Фарруджа отделалась лишь несколькими пощечинами Тайеба и ударом приклада за то, что как одержимая принялась однажды стучать в дверь своего шкафа изнутри.
В центре группы шла жена Тайеба и все причитала:
— У, негодяй проклятый! Негодяй, негодяем и сдохнешь!.. Я-то тебя знаю, до самой смерти не стать тебе человеком, как другие люди… Если уж нет мне другой доли, как жить с недругом мусульман, пусть я лучше умру!..
Остальные слушали ее и ничего не говорили.
Когда они добрели до того места, где Тайеб бросил ребенка, Тасадит остановилась. Она посмотрела на дорогу, вверх, вниз, словно надеялась найти своего маленького, потом вдруг закружилась на месте как юла, сначала медленно, потом все быстрее, все стремительнее и замерла, уронив руки, потом расхохоталась.
— Значит, все!
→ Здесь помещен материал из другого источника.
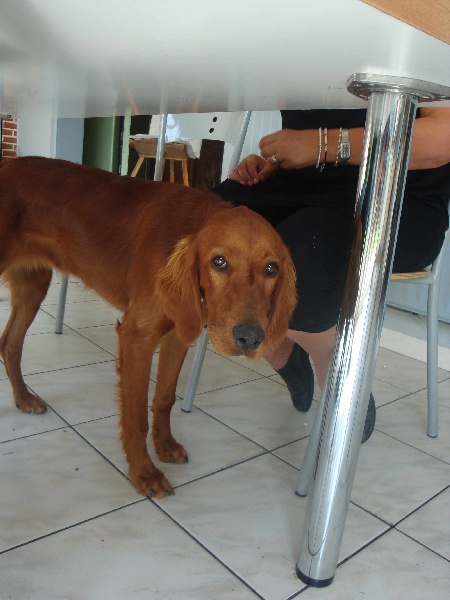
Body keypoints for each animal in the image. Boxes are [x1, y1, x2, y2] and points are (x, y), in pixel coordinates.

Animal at [0, 156, 298, 496]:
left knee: (9, 343)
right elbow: (136, 416)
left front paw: (165, 445)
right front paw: (143, 472)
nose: (250, 338)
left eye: (272, 269)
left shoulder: (178, 335)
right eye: (219, 262)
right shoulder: (136, 339)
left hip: (33, 285)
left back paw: (24, 398)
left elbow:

Теперь-то ты уж не побежишь за мной, не станешь приставать, как противная муха, не полезешь ко мне на шею, не будешь липнуть, как клоп. Наконец-то избавилась я от тебя. Вот благодать-то! Ты сосал мою кровь, мою грудь, мозг моих костей, всю жизнь из меня высасывал. Только я собиралась спать, ты начинал орать. У а! У а! — Она заплакала, как плачут дети! — Если я собиралась уходить, ты цеплялся за мою юбку и ревел. — Она снова изобразила, как он плакал. — Когда ты хотел есть, ты кусал мою грудь, потому что у меня не хватало молока. — Она нагнулась к своей груди под платьем и сделала вид, будто злобно кусает ее. Она изобразила это один, два, десять раз, потом, обнажив белую грудь, стала показывать ее всем женщинам по очереди. — Глядите, сестры, глядите, вот что он кусал, всю меня искусал до крови. Вот глупый! Да разве он не знает, что надо есть, чтобы в груди было молоко? А кто же, кто, я вас спрашиваю, даст мне поесть? Отец-то его погиб… а у меня больше никого и нет!.. И он… он тоже умер.
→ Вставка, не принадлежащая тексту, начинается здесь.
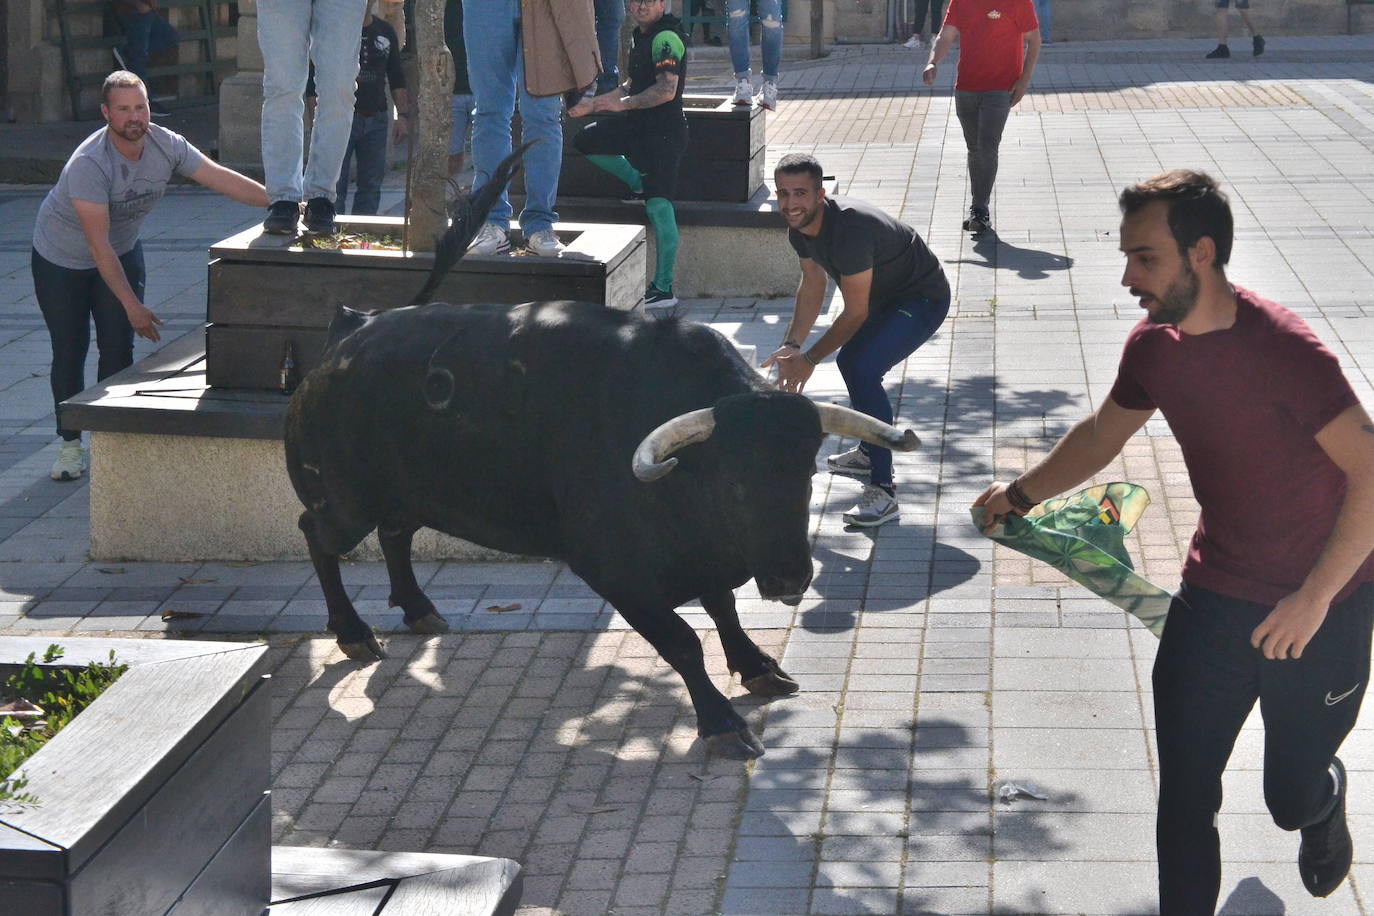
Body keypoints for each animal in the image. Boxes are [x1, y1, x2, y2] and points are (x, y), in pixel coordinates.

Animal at [283, 153, 917, 758]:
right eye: (734, 483)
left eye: (806, 476)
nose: (791, 578)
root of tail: (348, 335)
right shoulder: (615, 573)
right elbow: (684, 642)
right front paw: (721, 723)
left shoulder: (703, 559)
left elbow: (724, 611)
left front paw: (758, 667)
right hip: (343, 500)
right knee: (317, 535)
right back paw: (353, 631)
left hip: (404, 493)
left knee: (395, 535)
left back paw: (418, 609)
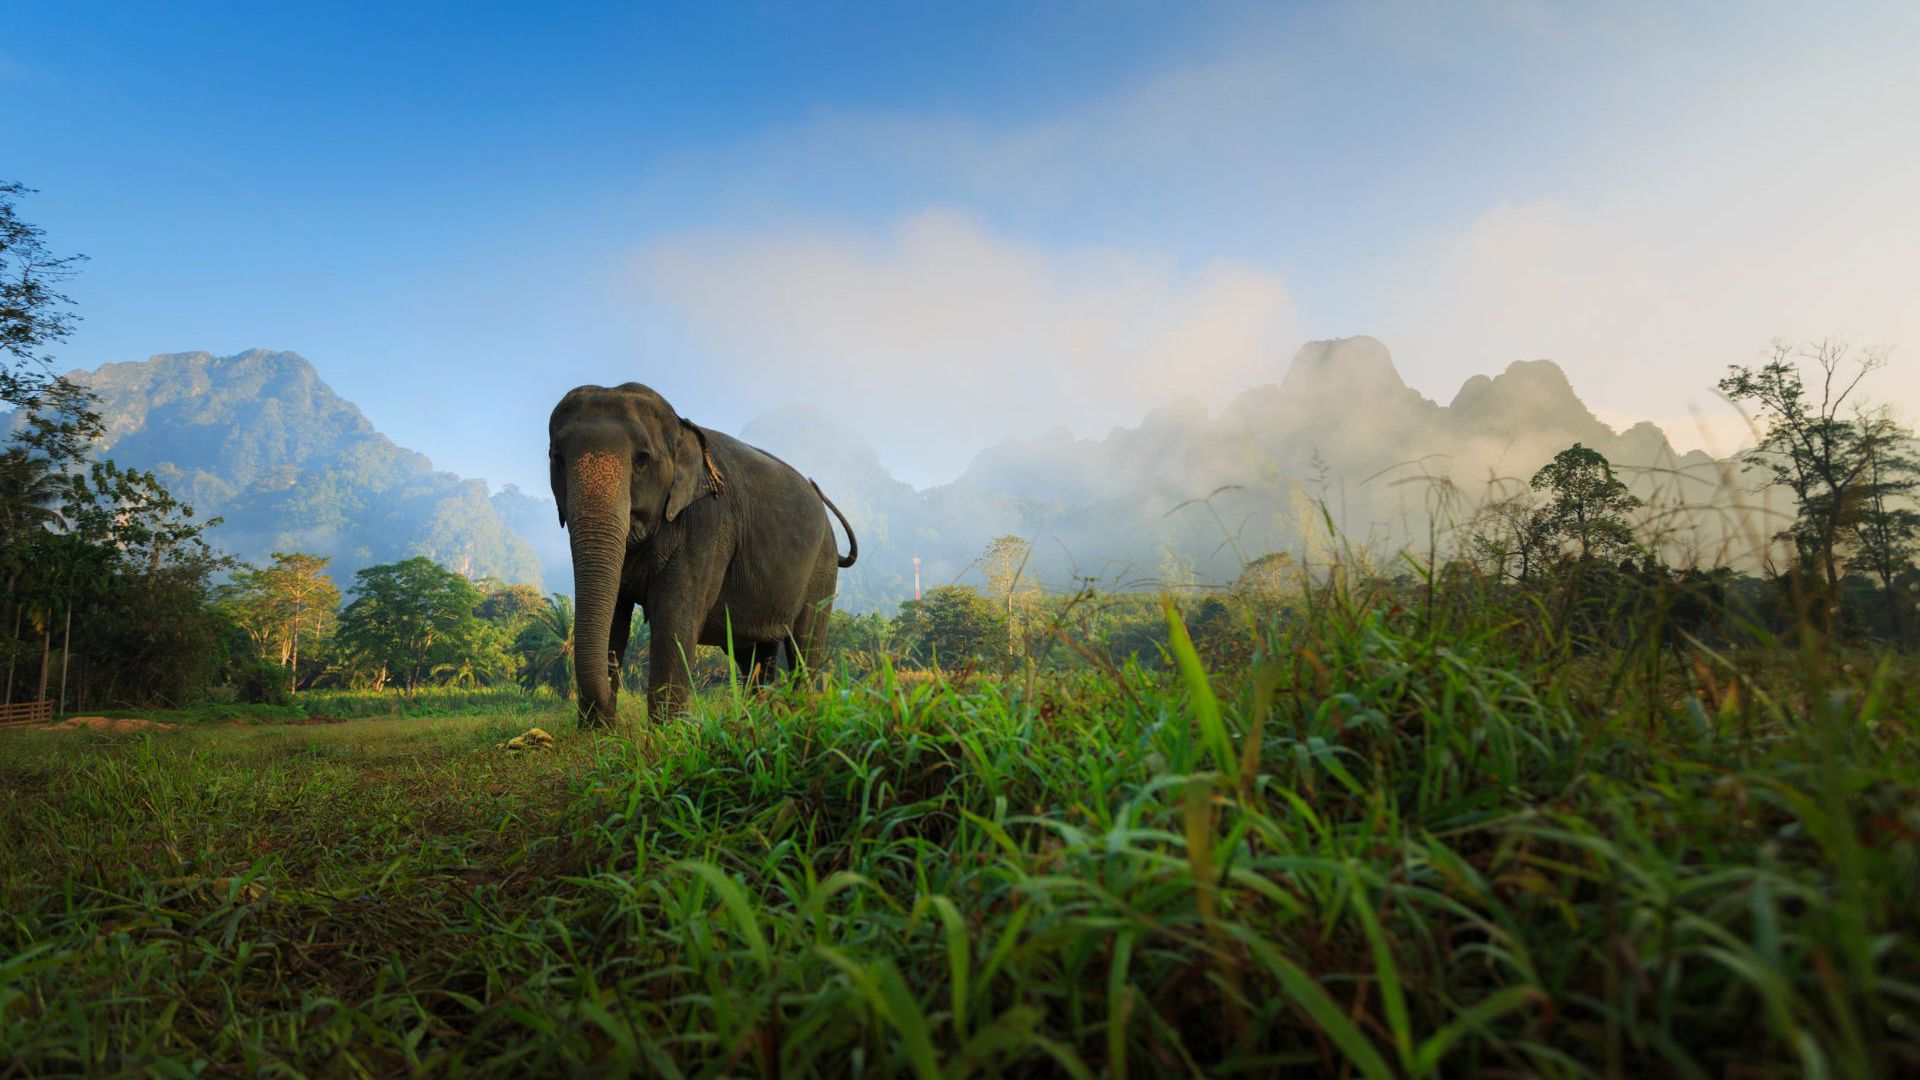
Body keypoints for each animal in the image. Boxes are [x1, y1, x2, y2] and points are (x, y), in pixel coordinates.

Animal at [548, 383, 857, 726]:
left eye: (642, 459)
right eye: (556, 458)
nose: (612, 662)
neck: (681, 427)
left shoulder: (707, 525)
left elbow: (673, 618)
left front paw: (665, 735)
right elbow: (615, 613)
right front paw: (596, 733)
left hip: (822, 570)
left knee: (804, 646)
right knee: (755, 657)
Она показала пальцем на дорогу.
— Он же был здесь и, как всегда, ревел! Ведь он думал, что с ним мать… А теперь все кончено, кончено, кончено!..
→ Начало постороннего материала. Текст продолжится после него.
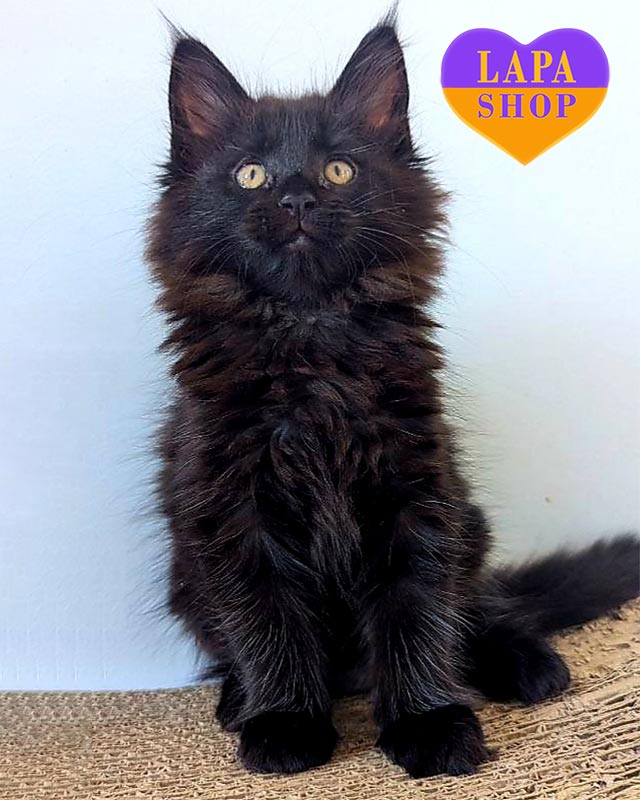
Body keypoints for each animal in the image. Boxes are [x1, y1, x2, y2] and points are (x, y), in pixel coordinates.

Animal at [146, 13, 639, 778]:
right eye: (250, 175)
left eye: (339, 170)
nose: (296, 199)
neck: (311, 346)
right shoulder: (235, 510)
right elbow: (268, 621)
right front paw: (285, 723)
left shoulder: (415, 493)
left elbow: (417, 614)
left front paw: (429, 724)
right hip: (186, 571)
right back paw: (239, 701)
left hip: (468, 523)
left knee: (476, 610)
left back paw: (526, 663)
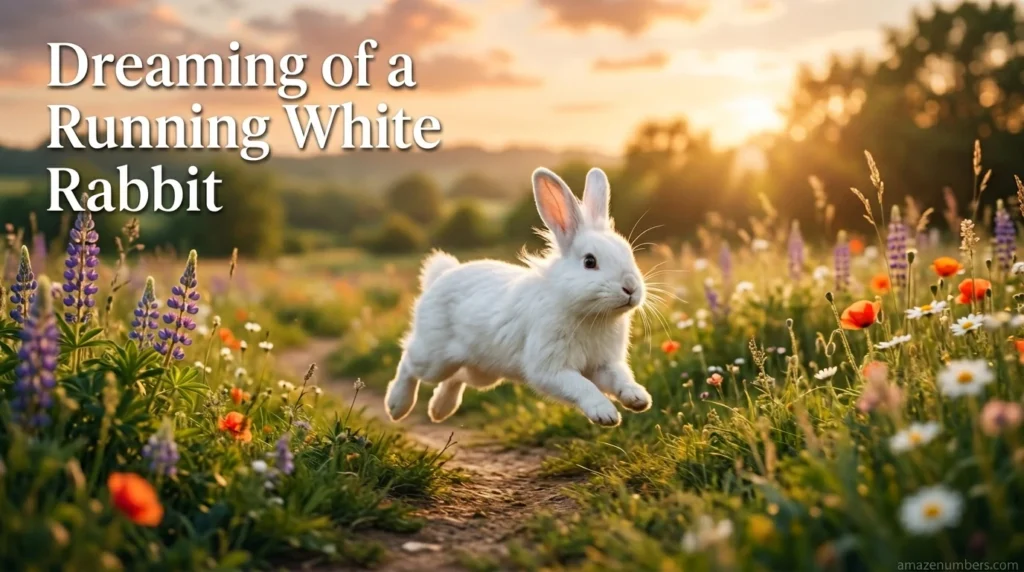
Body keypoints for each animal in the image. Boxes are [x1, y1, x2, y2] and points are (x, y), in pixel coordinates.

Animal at [384, 166, 651, 427]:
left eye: (628, 253)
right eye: (590, 262)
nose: (631, 287)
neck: (587, 312)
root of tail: (441, 275)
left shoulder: (604, 364)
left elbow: (620, 378)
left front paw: (638, 399)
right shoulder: (550, 369)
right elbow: (583, 387)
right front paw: (605, 414)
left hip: (483, 371)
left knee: (456, 378)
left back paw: (440, 410)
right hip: (434, 356)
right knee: (408, 362)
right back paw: (397, 406)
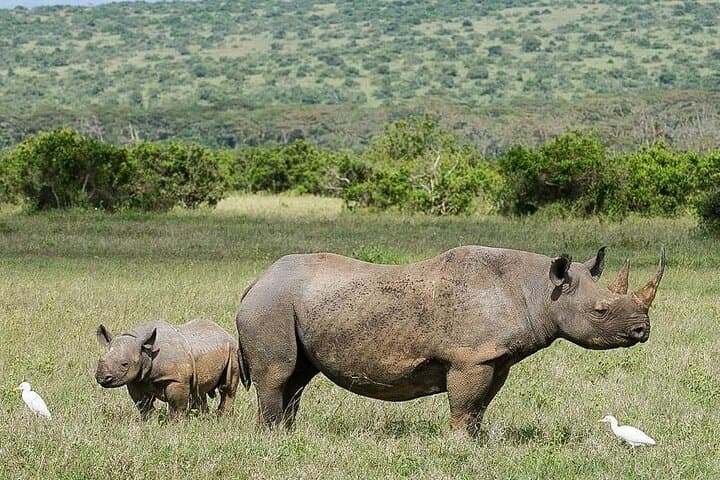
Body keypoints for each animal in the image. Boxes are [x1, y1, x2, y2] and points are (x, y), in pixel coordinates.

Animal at [95, 319, 239, 419]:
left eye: (125, 364)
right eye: (100, 359)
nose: (102, 378)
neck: (146, 352)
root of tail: (225, 332)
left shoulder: (176, 379)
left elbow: (176, 405)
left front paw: (176, 423)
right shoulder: (136, 379)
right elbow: (142, 404)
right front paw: (149, 421)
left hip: (233, 350)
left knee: (227, 387)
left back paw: (223, 418)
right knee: (199, 390)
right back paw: (202, 417)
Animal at [235, 245, 666, 435]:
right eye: (601, 311)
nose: (642, 332)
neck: (540, 291)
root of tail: (256, 280)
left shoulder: (495, 358)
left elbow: (480, 406)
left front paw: (477, 442)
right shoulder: (470, 357)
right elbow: (463, 404)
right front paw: (458, 444)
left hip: (286, 302)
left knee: (298, 377)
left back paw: (288, 434)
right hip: (270, 305)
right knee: (279, 373)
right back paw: (272, 439)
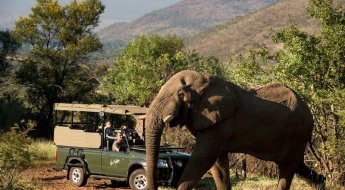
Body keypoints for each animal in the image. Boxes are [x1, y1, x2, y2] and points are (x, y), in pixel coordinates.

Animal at [144, 70, 324, 190]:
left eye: (180, 94)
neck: (205, 82)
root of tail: (310, 113)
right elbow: (218, 165)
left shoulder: (220, 122)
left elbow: (204, 158)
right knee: (297, 165)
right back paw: (322, 182)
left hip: (296, 132)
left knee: (287, 168)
Она разразилась безумным хохотом, от которого у нее перехватило дыхание и началась страшная, до слез икота. Потом она начала вдруг всхлипывать и уже по-настоящему разрыдалась. Женщины окружили ее и тихонько начали уговаривать, как уговаривают больного. Фарруджа обняла ее за плечи.
— Пойдем, пойдем, Тасадит, сестра моя, пойдем в деревню.
На пути в III вилайю Башир должен был еще раз побывать в столице, в одном из гаражей, где была явочная квартира. Небольшой грузовичок для перевозки овощей, на котором он ехал, отчаянно гремел всем своим железом. Башир, сидевший в кабине, притворялся, что дремлет. Фальшивая борода и усы делали его гораздо старше. Тюрбан, надвинутый на лоб, ужасно мешал, и ему все время хотелось его сбросить. Город, весь в огнях, медленно приближался. Он если и не стал красивее, то выглядел по крайней мере более современным: в нем появились большие здания, которые, согласно плану Константины[80], строились повсюду в изобилии.